The Internet Archive, a non-profit organization dedicated to creating a digital archive and library of Internet content, has just celebrated its collection reaching 10 petabytes (10,000,000,000,000,000, or 1.0×1016 bytes). The collection contains approximately 150 billion historical Web pages, as well as texts, images, audio, and video. The Internet Archive provides the Wayback Machine to allow retrieval of archived pages, as well as more general search tools.

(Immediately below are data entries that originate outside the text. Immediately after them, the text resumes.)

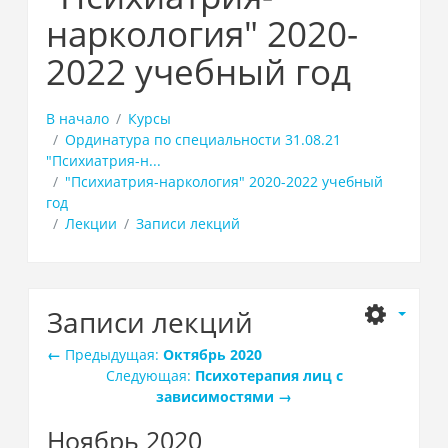
наркология" 2020-
2022 учебный год
В начало
Курсы
Ординатура по специальности 31.08.21
"Психиатрия-н...
"Психиатрия-наркология" 2020-2022 учебный
год
Лекции
Записи лекций
Записи лекций
←
Предыдущая:
Октябрь 2020
Следующая:
Психотерапия лиц с
зависимостями
→
Ноябрь 2020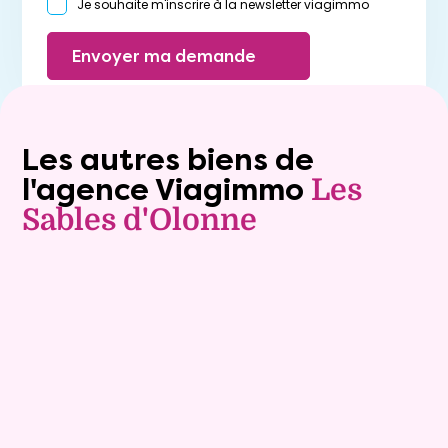
Je souhaite m'inscrire à la newsletter viagimmo
Envoyer ma demande
Les autres biens de
l'agence Viagimmo
Les
Sables d'Olonne
Vente à terme libre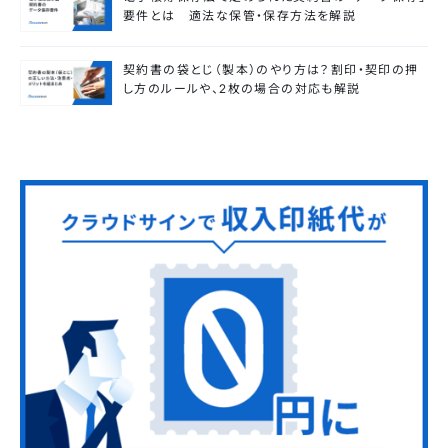
要件とは 適法な保管・保存方法を解説
契約書の袋とじ（製本）のやり方は？割印・契印の押
し方のルールや、2枚の場合の対応も解説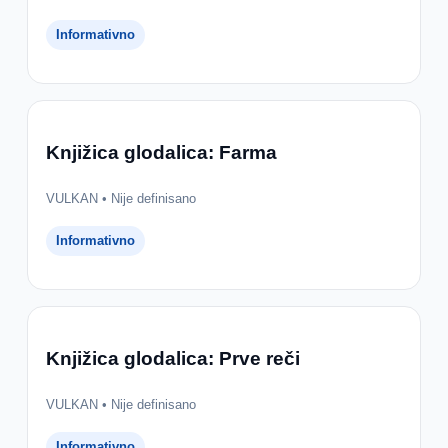
Informativno
Knjižica glodalica: Farma
VULKAN • Nije definisano
Informativno
Knjižica glodalica: Prve reči
VULKAN • Nije definisano
Informativno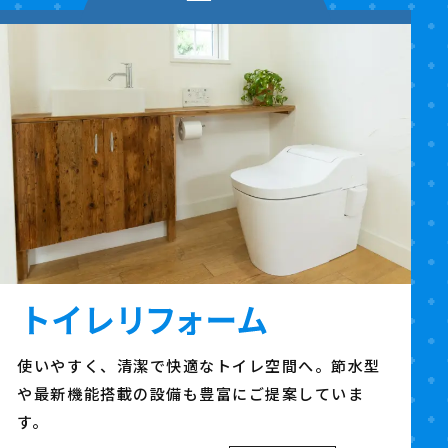
使いやすく、清潔で快適なトイレ空間へ。節水型
や最新機能搭載の設備も豊富にご提案していま
す。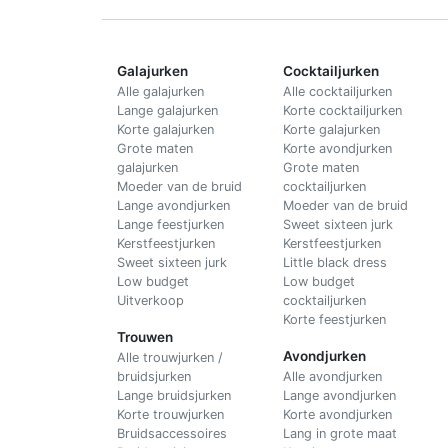
Galajurken
Cocktailjurken
Alle galajurken
Alle cocktailjurken
Lange galajurken
Korte cocktailjurken
Korte galajurken
Korte galajurken
Grote maten
Korte avondjurken
galajurken
Grote maten
Moeder van de bruid
cocktailjurken
Lange avondjurken
Moeder van de bruid
Lange feestjurken
Sweet sixteen jurk
Kerstfeestjurken
Kerstfeestjurken
Sweet sixteen jurk
Little black dress
Low budget
Low budget
Uitverkoop
cocktailjurken
Korte feestjurken
Trouwen
Avondjurken
Alle trouwjurken /
bruidsjurken
Alle avondjurken
Lange bruidsjurken
Lange avondjurken
Korte trouwjurken
Korte avondjurken
Bruidsaccessoires
Lang in grote maat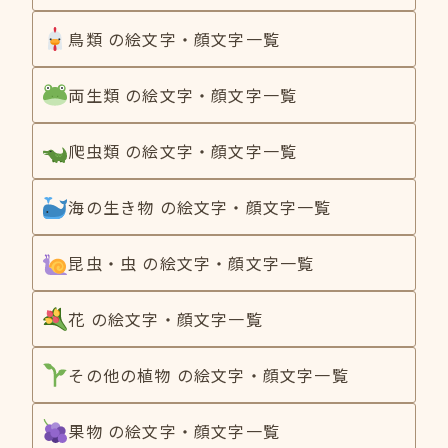
鳥類 の絵文字・顔文字一覧
両生類 の絵文字・顔文字一覧
爬虫類 の絵文字・顔文字一覧
海の生き物 の絵文字・顔文字一覧
昆虫・虫 の絵文字・顔文字一覧
花 の絵文字・顔文字一覧
その他の植物 の絵文字・顔文字一覧
果物 の絵文字・顔文字一覧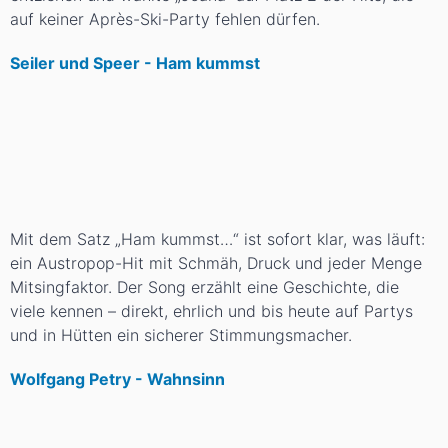
auf keiner Après-Ski-Party fehlen dürfen.
Seiler und Speer - Ham kummst
Mit dem Satz „Ham kummst…“ ist sofort klar, was läuft:
ein Austropop-Hit mit Schmäh, Druck und jeder Menge
Mitsingfaktor. Der Song erzählt eine Geschichte, die
viele kennen – direkt, ehrlich und bis heute auf Partys
und in Hütten ein sicherer Stimmungsmacher.
Wolfgang Petry - Wahnsinn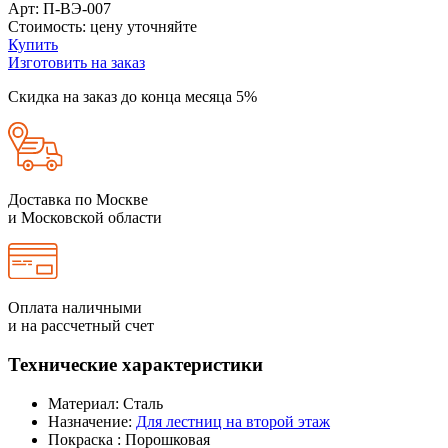
Арт
: П-ВЭ-007
Стоимость
: цену уточняйте
Купить
Изготовить на заказ
Скидка на заказ до конца месяца 5%
Доставка по Москве
и Московской области
Оплата наличными
и на рассчетный счет
Технические характеристики
Материал:
Сталь
Назначение:
Для лестниц на второй этаж
Покраска :
Порошковая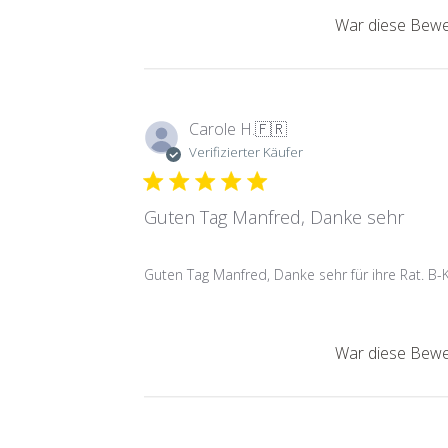
War diese Bewer
Carole H.
🇫🇷
Verifizierter Käufer
Guten Tag Manfred, Danke sehr
Guten Tag Manfred, Danke sehr für ihre Rat. B-K
War diese Bewer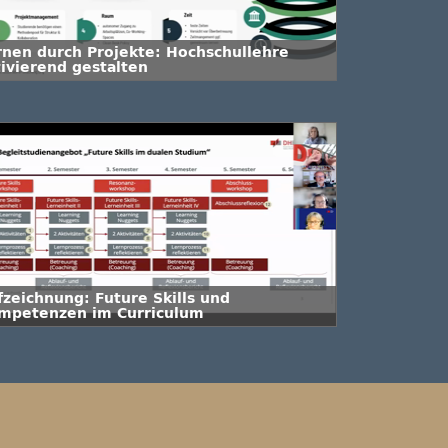
rnen durch Projekte: Hochschullehre
tivierend gestalten
fzeichnung: Future Skills und
mpetenzen im Curriculum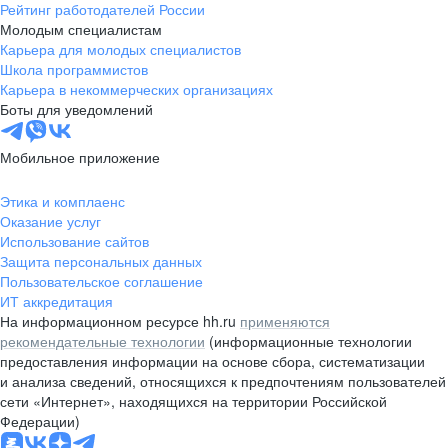
Рейтинг работодателей России
Молодым специалистам
Карьера для молодых специалистов
Школа программистов
Карьера в некоммерческих организациях
Боты для уведомлений
Мобильное приложение
Этика и комплаенс
Оказание услуг
Использование сайтов
Защита персональных данных
Пользовательское соглашение
ИТ аккредитация
На информационном ресурсе hh.ru
применяются
рекомендательные технологии
(информационные технологии
предоставления информации на основе сбора, систематизации
и анализа сведений, относящихся к предпочтениям пользователей
сети «Интернет», находящихся на территории Российской
Федерации)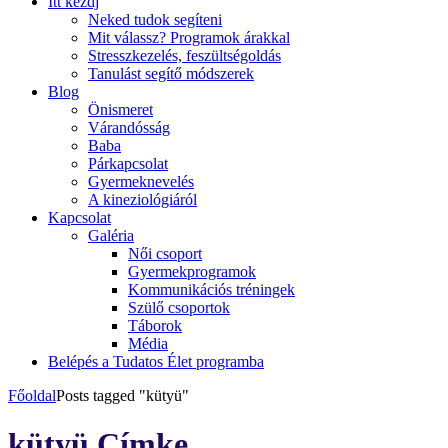
Itt kezdj
Neked tudok segíteni
Mit válassz? Programok árakkal
Stresszkezelés, feszültségoldás
Tanulást segítő módszerek
Blog
Önismeret
Várandósság
Baba
Párkapcsolat
Gyermeknevelés
A kineziológiáról
Kapcsolat
Galéria
Női csoport
Gyermekprogramok
Kommunikációs tréningek
Szülő csoportok
Táborok
Média
Belépés a Tudatos Élet programba
Főoldal
Posts tagged "kütyü"
kütyü Címke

The Internet Archive also announced the availability, for research purposes, of 80-terabytes (8.0×1013 bytes) of archived Web crawl data from 2011. The data set characteristics are:
- Crawl start date: 09 March, 2011
- Crawl end date: 23 December, 2011
- Number of captures: 2,713,676,341
- Number of unique URLs: 2,273,840,159
- Number of hosts: 29,032,069
Interested researchers can get in touch with the Archive to arrange access.
If you would like access to this set of crawl data, please contact us at info at archive dot org and let us know who you are and what you’re hoping to do with it. We may not be able to say “yes” to all requests, since we’re just figuring out whether this is a good idea, but everyone will be considered.
The San Francisco Chronicle recently had a front-page profile of the Internet Archive and its founder, Brewster Kahle.